Beat it: Murad is launching the Eyes Up campaign as part of his Connected Beauty philosophy – the idea being that even if you lift your eyes away from electrical devices for just five minutes per day you would see a difference in the texture of your skin and feel better within yourself. Visit https://www.murad.com/eyesup/ and make a pledge to go ‘Eyes Up’ for one of your loved ones – for example going on a bike ride with your best friend rather than slobbing out on the sofa watching Game of Thrones. Or you could go the whole hog and embark on a digital detox by signing up to the seven-day challenge. Tasks start simple – such as saying ‘hi’ to a stranger during your commute – before you go cold turkey from social media for 24hours.

Taking selfies

Yes, it’s true: taking snaps on your smartphone could be adding years to your face. According to new research, high-energy visible light (HEV) – the blue light from your mobile’s screen – can make your skin duller than an MP’s twitter feed. This is because the magnetic field of a mobile can alter the minerals in your skin. There’s even evidence that constantly taking selfies can do more damage than sunburn as HEV penetrate deeper into the skin more deeply than UV rays.

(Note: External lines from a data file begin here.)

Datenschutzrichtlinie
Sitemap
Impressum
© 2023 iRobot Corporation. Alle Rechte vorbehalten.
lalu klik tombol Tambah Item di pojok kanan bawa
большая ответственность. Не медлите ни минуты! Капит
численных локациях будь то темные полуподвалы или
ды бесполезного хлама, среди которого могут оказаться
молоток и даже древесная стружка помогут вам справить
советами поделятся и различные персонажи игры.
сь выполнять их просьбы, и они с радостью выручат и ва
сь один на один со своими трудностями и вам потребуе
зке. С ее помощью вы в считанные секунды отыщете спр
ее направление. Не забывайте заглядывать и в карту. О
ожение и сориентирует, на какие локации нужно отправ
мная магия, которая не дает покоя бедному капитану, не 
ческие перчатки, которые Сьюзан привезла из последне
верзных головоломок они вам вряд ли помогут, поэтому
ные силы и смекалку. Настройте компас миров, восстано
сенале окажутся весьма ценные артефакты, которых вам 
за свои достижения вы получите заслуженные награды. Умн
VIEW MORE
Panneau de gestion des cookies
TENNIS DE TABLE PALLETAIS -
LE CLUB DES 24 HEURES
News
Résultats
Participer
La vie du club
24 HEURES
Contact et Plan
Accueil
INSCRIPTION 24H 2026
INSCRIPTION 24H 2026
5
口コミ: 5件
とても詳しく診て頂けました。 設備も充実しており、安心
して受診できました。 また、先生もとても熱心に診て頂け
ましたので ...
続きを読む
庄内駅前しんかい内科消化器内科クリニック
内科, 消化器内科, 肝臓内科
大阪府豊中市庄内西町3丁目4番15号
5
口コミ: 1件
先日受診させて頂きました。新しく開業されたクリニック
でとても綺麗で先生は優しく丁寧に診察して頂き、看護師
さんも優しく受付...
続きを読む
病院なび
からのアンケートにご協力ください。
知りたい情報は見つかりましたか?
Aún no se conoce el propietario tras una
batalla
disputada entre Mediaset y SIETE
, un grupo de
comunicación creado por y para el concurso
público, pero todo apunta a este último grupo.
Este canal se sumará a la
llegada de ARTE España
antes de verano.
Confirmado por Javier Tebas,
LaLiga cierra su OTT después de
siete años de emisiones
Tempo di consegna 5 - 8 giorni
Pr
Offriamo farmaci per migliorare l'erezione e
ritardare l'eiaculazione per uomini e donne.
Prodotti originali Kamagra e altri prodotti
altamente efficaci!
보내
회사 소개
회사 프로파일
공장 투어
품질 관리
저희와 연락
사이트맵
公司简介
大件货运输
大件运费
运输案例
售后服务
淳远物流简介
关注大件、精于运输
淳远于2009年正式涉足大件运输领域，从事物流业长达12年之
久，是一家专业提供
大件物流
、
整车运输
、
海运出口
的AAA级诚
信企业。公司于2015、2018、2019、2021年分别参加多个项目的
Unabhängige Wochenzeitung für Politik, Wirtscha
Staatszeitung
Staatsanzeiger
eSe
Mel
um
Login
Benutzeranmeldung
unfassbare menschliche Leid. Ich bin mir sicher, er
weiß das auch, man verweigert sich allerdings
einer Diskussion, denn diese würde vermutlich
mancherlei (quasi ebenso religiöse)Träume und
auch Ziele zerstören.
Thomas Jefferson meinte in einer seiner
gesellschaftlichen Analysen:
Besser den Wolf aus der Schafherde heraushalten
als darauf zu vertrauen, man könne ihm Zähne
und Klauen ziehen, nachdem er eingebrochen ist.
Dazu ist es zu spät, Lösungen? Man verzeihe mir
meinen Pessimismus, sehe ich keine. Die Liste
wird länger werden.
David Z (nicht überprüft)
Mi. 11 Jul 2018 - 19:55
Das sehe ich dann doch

Beat it: Dr Sebagh Supreme Day Cream, £145 (Net-A-Porter), uses fractionated melanin, shielding skin against HEV light. Or try Murad City Skin Age Defense SPF50, £45, which contains the potent antioxidant lutein to protect skin from blue light plus carbon particles, heavy metals and chemical pollutants in city air.

Your hot tap

As comforting as it may feel, hot water saps skin of moisture by stripping it of the essential oil that protects its surface layer. This, in turn, causes tiny cracks to develop where water can seep out. It can also dilate blood vessels, causing a flare up in rosacea.

Beat it: Switch to cool-to-luke-warm water when cleansing then drench skin in a serum rich in hyaluronic acid – a sponge-like molecule that can hold up to 1000 times its weight in water. A good one to try is The Ordinary Hyaluronic Acid 2% + B5, £6. There’s just one caveat: serum penetrates better if skin is still damp. But according to dermatologists, you only have a three-minute window if you want to prevent the water in your skin from evaporating.